E: Well Kory and I were raised Mormon and we are not Mormon. All laws are dominated by the Mormon church. We have some songs about the landscape and living under a Mormon dominated culture and being part of the counterculture as well. I blame religion for my mom going insane. It’s all religious insanity.
How did your mom go insane?
E: There’s a thing when you’re Mormon when you’re a kid and they give you a patriarchal blessing. You sit down with an elder and it’s like fortune telling, he tells you what to look out for and what to listen to. He told my mom to listen to her dreams and that they meant something. Whatever sparked her mental illness and that came to the forefront. Every dream meant everything so she would act on wild fantasies. For a few years she thought I was Jesus – she cooled down on that. We have a song about that. It’s one of our faster and more pissed off songs.
How did Mormonism affect you Kory?
K: Almost the same thing. My mom is crazy. I was raised super LDS. Anytime you have an extreme you are going to get the opposite. That’s what happened with us seeing all the hypocrisy and judgment. It was bullshit. I don’t want an afterlife, I want to die.
Tell me about the hypocrisy…
K: We have all the socially acceptable drug addicts, like moms on pain pills but if you smoke weed you go to jail. The Mormon church preaches against caffeine but they have stock in Coke and stuff.
E: They fancy themselves small government people but everything is on lock. Even liquor stores are owned by the government.
K: We have an outdoor retailer that comes twice a year and the governor would rather use fracking for income than the outdoor industries.
Why stay there?
K: That’s the question!
E: Friends make anywhere bearable. But leaving is on anyone’s radar. There is a strong weird gravity. People move there expecting to stay for a season and stay for their lives.
K: Downtown Salt Lake is very different too, that’s where we live.
What is it like growing up with your mom thinking you are Jesus?
E: It’s super uncomfortable. She would start shouting about it in restaurants or the movie theater. I couldn’t go with her anywhere after a certain point. There’s a history of this to some degree, there’s the Lafferty brothers who thought God was speaking to them so they killed their families. When you tell people they have a personal relationship with God weirdos will run with that. I knew from a young age that I wasn’t into it and later my dad said he wished he could take it back.
What alienated you?
K: I dropped acid when I was 15 and it blew my mind. I realized Mormonism was not true. Look at the world, there is no way that’s real!
I would like to let the record show, Kory is currently wearing a hat that says “Fuck Life, I’m High On Drugs”
K: Wooo!
There’s a ton of great bands from Salt Lake though… why is that?

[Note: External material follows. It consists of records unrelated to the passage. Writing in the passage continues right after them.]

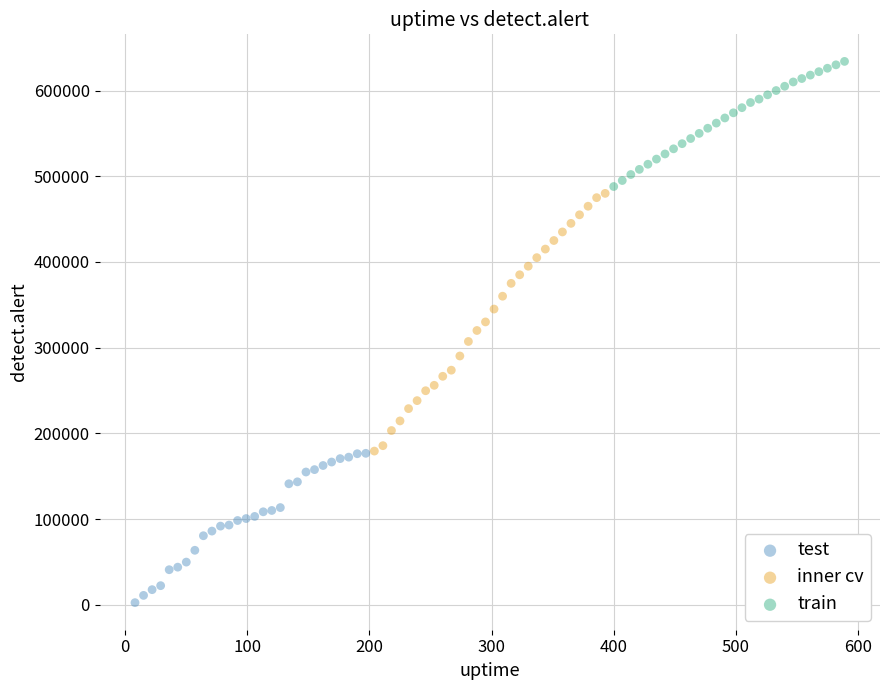

Which series reaches the maximum Y coordinate?

train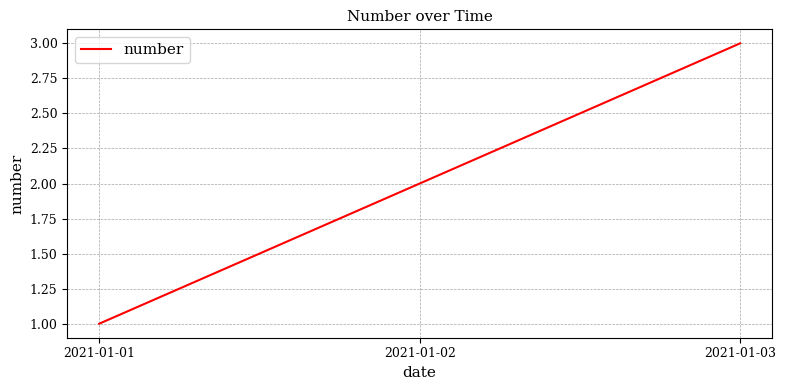

What is the ratio of the value at 2021-01-02 to the value at 2021-01-01?

2.0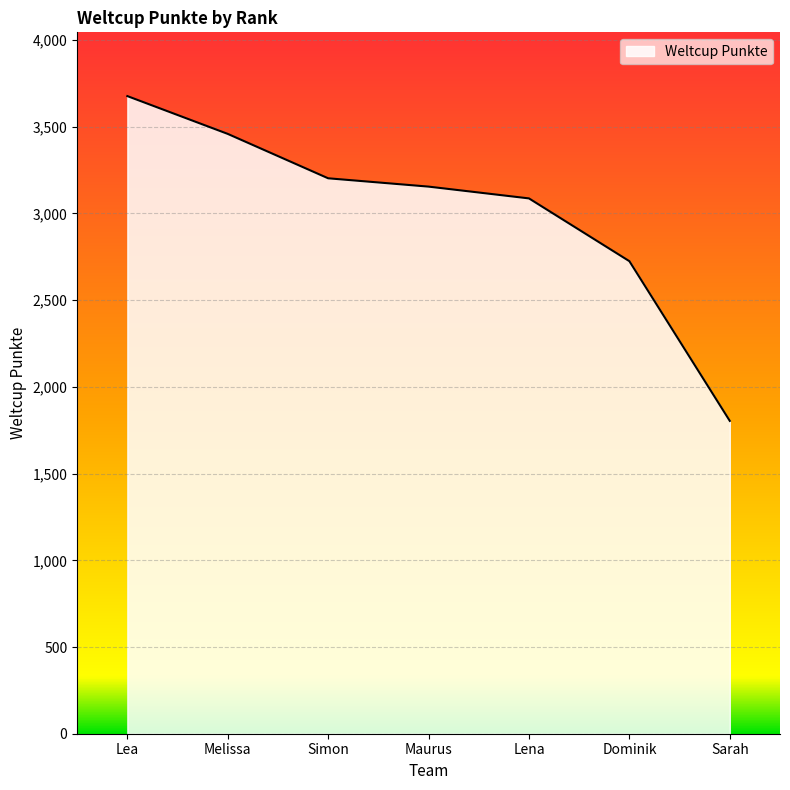

Between Sarah and Simon, which is larger?

Simon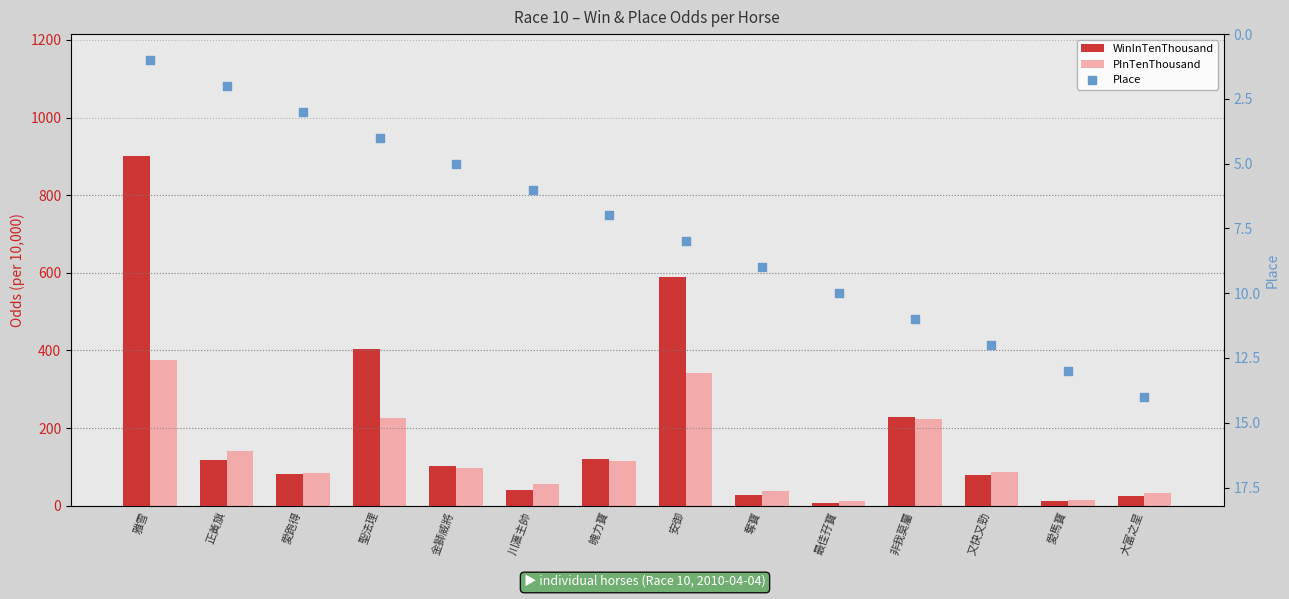

Which series has the largest Y range (max minus min)?

WinInTenThousand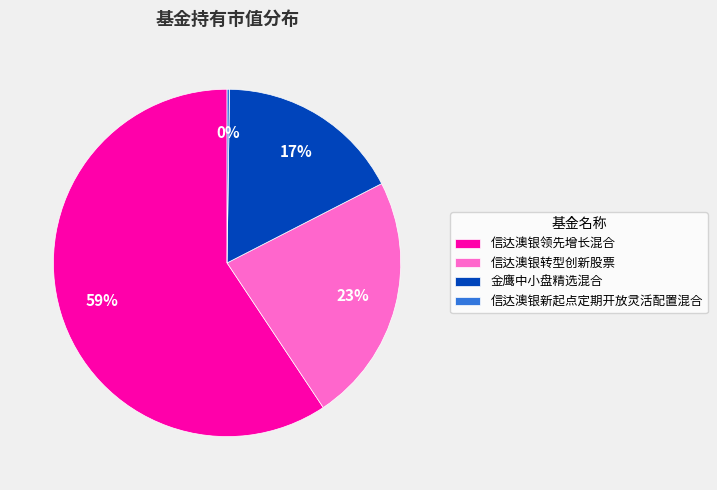

To the nearest percent, what is the difference between the 金鹰中小盘精选混合 and 信达澳银转型创新股票 slice percentages?

6%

E: It’s a reaction too the dominant culture. For an action like that there will be just as extreme a reaction. Gentry from Eagle Twin set a really high bar in the 80s with Ice Burn.
Talk about your engineer, Andy Patterson of Subrosa
E: Every band I have ever been in was produced or engineered by him.
K: Same. He’s done five or six bands for me. That’s what’s cool about Ditch is that we have all known each other for years.
E: Kory and I never really played together before this though which was cool. Gentry actually came in and guested on our record. He came in on his lunch break from working at a prison library and ripped some amazing solos.
What do you love much about music?
E: Everything. I’m about to finish a degree in jazz composition. I like to get as dorky as I can get.
K: I think if I didn’t do it… what’s the point. I have to. You need to have that release. It’s what wakes me up and what I go to bed with.